=== Begin Enclosure ===

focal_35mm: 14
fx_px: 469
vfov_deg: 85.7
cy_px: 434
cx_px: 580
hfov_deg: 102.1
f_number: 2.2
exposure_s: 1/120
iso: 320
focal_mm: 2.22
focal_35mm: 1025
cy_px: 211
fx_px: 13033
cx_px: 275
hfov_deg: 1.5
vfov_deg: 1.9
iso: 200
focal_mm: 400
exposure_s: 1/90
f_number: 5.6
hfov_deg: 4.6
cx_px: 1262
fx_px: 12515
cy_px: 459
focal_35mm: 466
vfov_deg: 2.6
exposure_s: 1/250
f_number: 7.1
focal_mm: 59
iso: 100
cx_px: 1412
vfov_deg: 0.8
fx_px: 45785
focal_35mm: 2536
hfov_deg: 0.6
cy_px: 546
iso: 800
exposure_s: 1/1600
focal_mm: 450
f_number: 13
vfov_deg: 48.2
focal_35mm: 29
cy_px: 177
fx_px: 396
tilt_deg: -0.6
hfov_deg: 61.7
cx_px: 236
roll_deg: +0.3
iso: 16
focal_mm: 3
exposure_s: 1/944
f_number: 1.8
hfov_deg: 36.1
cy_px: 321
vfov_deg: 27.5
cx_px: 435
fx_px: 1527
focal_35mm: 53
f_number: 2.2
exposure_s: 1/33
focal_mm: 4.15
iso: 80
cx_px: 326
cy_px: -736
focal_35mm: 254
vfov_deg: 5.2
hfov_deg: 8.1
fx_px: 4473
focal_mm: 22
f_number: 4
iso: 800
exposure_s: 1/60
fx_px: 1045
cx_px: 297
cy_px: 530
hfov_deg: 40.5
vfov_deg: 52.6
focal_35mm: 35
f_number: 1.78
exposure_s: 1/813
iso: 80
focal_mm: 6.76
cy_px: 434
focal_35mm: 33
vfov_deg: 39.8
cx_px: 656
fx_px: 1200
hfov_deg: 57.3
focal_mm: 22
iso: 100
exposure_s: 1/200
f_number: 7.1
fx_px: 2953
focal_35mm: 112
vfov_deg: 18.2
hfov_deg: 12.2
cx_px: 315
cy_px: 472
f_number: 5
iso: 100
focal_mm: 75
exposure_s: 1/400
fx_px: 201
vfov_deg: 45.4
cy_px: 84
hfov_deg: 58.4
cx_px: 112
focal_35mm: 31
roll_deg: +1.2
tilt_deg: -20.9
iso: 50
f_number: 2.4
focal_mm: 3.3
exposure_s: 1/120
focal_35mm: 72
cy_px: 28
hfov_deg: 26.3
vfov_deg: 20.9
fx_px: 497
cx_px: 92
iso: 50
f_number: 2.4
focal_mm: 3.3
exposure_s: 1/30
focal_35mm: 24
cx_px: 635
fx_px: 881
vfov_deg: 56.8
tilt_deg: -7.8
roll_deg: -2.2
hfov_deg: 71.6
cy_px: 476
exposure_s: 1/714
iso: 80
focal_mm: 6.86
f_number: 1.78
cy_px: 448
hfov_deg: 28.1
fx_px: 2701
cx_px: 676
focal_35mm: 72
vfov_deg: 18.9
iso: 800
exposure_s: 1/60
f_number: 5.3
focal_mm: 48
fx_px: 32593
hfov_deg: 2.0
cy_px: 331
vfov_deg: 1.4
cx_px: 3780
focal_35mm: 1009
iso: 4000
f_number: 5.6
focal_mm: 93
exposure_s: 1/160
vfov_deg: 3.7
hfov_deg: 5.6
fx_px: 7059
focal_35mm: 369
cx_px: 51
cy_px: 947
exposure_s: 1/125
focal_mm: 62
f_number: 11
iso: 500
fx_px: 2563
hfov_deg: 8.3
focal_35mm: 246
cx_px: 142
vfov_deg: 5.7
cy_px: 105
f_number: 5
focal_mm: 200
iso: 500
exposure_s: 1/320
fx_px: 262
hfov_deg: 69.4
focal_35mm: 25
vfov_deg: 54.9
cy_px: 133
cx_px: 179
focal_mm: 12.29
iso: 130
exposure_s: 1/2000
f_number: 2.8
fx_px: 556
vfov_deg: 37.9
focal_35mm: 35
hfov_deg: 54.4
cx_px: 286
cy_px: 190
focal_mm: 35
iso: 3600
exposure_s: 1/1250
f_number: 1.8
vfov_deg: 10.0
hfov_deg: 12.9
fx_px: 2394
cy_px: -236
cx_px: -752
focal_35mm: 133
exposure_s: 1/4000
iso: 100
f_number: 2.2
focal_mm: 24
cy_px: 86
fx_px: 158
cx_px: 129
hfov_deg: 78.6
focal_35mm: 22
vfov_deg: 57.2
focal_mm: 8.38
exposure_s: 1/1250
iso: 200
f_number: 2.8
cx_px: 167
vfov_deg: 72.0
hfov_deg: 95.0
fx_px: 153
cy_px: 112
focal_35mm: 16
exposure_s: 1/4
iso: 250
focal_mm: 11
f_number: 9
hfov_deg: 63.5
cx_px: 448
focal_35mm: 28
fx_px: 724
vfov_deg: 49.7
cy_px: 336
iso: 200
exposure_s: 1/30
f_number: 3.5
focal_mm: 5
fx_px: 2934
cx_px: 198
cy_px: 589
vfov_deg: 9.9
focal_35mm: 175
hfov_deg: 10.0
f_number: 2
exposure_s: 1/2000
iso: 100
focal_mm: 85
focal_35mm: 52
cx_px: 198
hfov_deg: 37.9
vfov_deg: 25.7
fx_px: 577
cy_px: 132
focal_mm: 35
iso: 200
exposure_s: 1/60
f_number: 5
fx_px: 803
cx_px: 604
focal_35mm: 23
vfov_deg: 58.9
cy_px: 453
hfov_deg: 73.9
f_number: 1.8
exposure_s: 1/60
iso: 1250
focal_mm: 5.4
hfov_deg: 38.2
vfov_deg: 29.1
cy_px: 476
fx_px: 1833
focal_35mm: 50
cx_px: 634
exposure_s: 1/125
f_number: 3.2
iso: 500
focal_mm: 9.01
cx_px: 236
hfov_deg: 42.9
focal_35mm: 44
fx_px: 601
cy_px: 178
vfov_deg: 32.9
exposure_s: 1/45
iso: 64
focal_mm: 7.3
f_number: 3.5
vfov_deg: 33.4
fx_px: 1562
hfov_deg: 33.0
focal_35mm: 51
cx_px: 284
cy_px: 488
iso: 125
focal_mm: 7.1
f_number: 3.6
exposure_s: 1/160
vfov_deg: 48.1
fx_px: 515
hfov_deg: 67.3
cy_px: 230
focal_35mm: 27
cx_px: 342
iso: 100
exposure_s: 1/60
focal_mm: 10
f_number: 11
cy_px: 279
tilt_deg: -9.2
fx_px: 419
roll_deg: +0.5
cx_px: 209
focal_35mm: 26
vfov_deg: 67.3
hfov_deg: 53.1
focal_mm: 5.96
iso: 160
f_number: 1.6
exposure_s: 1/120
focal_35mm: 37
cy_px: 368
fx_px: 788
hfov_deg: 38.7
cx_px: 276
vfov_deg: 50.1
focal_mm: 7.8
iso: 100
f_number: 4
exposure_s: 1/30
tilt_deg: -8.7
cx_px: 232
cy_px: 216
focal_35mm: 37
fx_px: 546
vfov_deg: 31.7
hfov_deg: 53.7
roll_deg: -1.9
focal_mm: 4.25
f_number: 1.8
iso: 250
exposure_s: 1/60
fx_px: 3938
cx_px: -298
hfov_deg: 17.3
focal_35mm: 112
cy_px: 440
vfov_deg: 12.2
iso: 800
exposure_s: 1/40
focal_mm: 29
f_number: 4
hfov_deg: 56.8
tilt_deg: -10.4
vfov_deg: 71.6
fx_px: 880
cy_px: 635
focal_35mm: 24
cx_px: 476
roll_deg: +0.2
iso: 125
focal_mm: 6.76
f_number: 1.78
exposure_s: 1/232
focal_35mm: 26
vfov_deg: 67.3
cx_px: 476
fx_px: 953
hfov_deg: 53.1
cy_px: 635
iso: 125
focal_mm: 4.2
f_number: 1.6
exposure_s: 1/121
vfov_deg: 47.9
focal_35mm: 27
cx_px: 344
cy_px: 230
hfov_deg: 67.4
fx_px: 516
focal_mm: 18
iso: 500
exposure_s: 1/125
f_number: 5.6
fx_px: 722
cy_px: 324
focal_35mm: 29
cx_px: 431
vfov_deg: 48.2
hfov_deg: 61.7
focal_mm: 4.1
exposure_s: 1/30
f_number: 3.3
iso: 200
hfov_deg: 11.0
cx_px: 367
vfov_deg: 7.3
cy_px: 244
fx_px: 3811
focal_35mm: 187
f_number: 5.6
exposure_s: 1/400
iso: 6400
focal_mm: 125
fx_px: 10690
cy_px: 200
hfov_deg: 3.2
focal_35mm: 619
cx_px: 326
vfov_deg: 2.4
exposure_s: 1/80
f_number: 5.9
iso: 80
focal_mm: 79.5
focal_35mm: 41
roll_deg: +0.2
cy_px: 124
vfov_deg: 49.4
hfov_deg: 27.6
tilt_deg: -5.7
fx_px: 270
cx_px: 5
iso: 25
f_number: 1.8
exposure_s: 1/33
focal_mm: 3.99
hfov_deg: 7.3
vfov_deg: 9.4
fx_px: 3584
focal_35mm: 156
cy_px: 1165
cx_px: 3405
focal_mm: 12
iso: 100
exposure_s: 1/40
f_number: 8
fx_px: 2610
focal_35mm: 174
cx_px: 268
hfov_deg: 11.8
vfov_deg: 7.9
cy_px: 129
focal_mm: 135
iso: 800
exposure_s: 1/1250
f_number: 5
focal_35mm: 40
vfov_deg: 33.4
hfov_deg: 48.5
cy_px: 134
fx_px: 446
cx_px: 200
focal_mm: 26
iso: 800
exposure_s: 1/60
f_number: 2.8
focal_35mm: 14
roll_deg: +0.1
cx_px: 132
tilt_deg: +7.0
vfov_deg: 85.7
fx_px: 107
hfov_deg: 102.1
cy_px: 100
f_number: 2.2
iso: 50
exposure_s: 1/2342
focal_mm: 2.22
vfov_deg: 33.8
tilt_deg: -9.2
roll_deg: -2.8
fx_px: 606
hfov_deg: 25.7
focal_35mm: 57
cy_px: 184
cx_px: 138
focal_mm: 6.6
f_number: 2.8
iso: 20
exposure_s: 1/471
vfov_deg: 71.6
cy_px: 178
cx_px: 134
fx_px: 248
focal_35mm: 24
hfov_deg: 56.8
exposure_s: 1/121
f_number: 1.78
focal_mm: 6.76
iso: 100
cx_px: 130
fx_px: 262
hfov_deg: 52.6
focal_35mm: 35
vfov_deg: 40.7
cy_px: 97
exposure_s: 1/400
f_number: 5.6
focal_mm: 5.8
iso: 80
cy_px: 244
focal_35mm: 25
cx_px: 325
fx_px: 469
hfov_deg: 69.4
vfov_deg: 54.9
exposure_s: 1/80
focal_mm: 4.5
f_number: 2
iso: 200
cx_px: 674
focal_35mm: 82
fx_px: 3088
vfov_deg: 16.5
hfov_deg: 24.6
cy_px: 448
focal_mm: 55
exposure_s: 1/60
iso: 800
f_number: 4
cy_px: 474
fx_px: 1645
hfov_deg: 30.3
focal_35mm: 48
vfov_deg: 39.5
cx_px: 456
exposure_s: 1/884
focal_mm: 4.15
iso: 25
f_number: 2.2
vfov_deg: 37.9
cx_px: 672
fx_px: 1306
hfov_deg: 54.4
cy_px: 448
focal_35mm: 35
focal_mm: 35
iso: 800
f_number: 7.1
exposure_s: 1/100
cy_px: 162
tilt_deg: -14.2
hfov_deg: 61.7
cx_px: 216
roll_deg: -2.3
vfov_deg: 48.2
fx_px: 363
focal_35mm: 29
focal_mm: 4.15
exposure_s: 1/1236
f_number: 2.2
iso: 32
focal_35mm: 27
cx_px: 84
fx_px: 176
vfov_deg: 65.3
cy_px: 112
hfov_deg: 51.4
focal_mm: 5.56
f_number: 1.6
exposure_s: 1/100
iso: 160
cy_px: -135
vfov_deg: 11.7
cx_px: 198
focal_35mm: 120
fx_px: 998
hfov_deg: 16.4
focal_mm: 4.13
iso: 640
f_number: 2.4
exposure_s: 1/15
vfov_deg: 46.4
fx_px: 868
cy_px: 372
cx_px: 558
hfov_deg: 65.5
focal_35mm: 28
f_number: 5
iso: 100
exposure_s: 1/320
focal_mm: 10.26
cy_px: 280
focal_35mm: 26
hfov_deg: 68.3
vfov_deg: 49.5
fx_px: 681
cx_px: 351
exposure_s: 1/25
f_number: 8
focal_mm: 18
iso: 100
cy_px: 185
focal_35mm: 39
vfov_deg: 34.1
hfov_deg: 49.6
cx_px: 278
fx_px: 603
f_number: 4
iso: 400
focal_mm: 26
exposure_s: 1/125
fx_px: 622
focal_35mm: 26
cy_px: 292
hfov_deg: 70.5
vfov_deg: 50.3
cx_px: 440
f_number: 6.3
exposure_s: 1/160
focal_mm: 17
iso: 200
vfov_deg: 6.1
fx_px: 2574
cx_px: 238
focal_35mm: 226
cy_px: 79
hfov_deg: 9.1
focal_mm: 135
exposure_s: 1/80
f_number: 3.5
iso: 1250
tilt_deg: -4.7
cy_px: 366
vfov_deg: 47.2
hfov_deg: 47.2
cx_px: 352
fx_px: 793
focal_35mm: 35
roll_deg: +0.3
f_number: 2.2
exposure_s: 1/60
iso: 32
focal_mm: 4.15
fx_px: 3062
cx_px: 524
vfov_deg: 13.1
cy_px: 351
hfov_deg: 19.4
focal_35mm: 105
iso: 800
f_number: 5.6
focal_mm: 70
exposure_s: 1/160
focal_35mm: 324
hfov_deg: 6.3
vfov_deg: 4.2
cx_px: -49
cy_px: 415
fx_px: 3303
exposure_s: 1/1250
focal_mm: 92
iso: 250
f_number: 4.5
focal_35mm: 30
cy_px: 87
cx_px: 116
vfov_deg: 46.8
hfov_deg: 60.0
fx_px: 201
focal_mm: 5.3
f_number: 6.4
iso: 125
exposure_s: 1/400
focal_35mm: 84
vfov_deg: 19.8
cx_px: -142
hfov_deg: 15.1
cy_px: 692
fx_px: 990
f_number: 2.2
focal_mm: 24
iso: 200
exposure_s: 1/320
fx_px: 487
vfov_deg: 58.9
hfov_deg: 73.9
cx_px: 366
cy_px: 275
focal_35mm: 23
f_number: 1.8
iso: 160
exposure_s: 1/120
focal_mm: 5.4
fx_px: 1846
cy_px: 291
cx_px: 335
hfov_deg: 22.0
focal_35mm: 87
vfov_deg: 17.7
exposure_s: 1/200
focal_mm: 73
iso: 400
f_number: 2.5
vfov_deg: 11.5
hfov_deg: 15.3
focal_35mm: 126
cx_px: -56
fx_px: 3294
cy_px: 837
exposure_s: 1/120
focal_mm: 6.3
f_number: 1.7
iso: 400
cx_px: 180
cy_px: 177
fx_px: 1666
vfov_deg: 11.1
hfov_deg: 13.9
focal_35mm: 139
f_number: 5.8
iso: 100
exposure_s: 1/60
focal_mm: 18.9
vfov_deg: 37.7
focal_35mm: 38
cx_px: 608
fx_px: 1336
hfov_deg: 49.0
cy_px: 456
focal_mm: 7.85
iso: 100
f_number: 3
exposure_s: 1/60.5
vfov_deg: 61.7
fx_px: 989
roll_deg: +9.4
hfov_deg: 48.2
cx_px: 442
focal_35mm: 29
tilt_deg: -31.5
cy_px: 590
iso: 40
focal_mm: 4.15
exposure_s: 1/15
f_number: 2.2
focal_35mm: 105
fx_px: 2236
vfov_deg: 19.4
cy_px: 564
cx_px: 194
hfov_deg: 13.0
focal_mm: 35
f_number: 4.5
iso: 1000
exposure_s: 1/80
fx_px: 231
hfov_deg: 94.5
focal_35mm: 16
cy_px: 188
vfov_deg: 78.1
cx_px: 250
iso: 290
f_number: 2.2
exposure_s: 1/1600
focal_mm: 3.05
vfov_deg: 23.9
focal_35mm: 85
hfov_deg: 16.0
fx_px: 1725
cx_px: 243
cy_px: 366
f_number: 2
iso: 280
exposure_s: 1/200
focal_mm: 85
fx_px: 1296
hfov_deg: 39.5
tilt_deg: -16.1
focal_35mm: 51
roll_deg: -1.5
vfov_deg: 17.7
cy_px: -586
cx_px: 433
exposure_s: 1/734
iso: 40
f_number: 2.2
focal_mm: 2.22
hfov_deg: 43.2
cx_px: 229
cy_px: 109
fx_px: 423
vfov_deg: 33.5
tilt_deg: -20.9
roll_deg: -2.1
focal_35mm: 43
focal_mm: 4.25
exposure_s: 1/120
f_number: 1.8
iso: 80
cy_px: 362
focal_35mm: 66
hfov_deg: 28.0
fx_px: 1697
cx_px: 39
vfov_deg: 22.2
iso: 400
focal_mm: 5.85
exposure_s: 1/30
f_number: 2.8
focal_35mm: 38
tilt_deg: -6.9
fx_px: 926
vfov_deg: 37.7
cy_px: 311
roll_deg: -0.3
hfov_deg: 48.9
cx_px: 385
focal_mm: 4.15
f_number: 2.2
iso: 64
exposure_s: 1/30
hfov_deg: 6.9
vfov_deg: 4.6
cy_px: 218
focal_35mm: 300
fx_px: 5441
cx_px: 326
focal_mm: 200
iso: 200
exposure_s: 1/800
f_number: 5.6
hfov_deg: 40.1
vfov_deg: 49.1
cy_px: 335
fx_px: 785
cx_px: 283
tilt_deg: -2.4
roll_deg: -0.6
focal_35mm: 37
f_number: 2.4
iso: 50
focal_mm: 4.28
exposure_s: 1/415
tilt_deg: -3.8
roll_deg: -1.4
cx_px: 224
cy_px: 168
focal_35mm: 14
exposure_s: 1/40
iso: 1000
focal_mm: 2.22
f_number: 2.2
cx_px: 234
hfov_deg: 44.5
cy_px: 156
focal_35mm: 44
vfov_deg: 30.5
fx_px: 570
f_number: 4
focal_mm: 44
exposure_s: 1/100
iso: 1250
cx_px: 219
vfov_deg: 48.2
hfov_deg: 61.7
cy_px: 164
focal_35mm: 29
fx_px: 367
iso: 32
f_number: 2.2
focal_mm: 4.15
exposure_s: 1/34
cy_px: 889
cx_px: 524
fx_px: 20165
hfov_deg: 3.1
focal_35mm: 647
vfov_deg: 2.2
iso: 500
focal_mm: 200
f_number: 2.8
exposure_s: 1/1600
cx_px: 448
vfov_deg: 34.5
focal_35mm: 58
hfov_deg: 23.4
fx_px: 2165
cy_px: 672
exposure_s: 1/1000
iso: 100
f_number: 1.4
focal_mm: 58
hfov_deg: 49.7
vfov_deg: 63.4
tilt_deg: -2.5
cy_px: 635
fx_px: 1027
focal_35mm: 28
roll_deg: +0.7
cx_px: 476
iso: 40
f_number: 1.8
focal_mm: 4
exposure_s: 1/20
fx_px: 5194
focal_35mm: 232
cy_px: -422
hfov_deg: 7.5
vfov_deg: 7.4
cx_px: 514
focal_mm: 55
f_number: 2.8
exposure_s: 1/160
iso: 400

=== End Enclosure ===

## INSTRUCTIONS FOR THE TASK
Could you repeat exactly the lines above from the line with "focal_35mm: 31" up to and including the line with "fx_px: 2394", and only those?

## TASK RESPONSE
focal_35mm: 31
roll_deg: +1.2
tilt_deg: -20.9
iso: 50
f_number: 2.4
focal_mm: 3.3
exposure_s: 1/120
focal_35mm: 72
cy_px: 28
hfov_deg: 26.3
vfov_deg: 20.9
fx_px: 497
cx_px: 92
iso: 50
f_number: 2.4
focal_mm: 3.3
exposure_s: 1/30
focal_35mm: 24
cx_px: 635
fx_px: 881
vfov_deg: 56.8
tilt_deg: -7.8
roll_deg: -2.2
hfov_deg: 71.6
cy_px: 476
exposure_s: 1/714
iso: 80
focal_mm: 6.86
f_number: 1.78
cy_px: 448
hfov_deg: 28.1
fx_px: 2701
cx_px: 676
focal_35mm: 72
vfov_deg: 18.9
iso: 800
exposure_s: 1/60
f_number: 5.3
focal_mm: 48
fx_px: 32593
hfov_deg: 2.0
cy_px: 331
vfov_deg: 1.4
cx_px: 3780
focal_35mm: 1009
iso: 4000
f_number: 5.6
focal_mm: 93
exposure_s: 1/160
vfov_deg: 3.7
hfov_deg: 5.6
fx_px: 7059
focal_35mm: 369
cx_px: 51
cy_px: 947
exposure_s: 1/125
focal_mm: 62
f_number: 11
iso: 500
fx_px: 2563
hfov_deg: 8.3
focal_35mm: 246
cx_px: 142
vfov_deg: 5.7
cy_px: 105
f_number: 5
focal_mm: 200
iso: 500
exposure_s: 1/320
fx_px: 262
hfov_deg: 69.4
focal_35mm: 25
vfov_deg: 54.9
cy_px: 133
cx_px: 179
focal_mm: 12.29
iso: 130
exposure_s: 1/2000
f_number: 2.8
fx_px: 556
vfov_deg: 37.9
focal_35mm: 35
hfov_deg: 54.4
cx_px: 286
cy_px: 190
focal_mm: 35
iso: 3600
exposure_s: 1/1250
f_number: 1.8
vfov_deg: 10.0
hfov_deg: 12.9
fx_px: 2394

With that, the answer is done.